The toy firm laid out expectations for adjusted per-share earnings to sit between US$1.35 and US$1.45 for the year ahead in fourth-quarter results on Thursday.

This would mark an increase from the US$1.23 per share seen in 2023, which came on the back of flat net sales of US$5.4 billion.

“Although Mattel faces tough comparables this year from the Barbie movie, we believe in the company's ability to grow its intellectual property-driven toy business and continue expanding its entertainment offering,” Bank of America (NYSE:BAC) analysts noted on the results.

Analysts from the bank reiterated Mattel’s ‘buy’ rating as a result, anticipating the shares to climb over 17% to US$22.

Mattel had missed expectations for the fourth quarter, with adjusted earnings per share of US$0.29 sitting below Bank of America’s predicted US$0.36.

This was up on the company’s US$0.18 earnings share reported in late 2022 though, with pre-tax earnings sitting 50% higher at US$234 million.

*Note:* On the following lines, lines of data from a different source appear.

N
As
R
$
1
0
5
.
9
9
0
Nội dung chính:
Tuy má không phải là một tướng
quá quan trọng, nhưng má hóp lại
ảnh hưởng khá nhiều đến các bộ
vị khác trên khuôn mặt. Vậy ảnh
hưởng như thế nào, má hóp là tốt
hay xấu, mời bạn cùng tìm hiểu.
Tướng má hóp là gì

“We ended 2023 with the strongest balance sheet we have had in years, putting us in an excellent position to execute our strategy to grow Mattel’s intellectual property-driven toy business and expand our entertainment offering,” chief executive Ynon Kreiz commented.

“As we look to 2024, we believe we are very well positioned competitively and will continue to outpace the industry and gain market share.”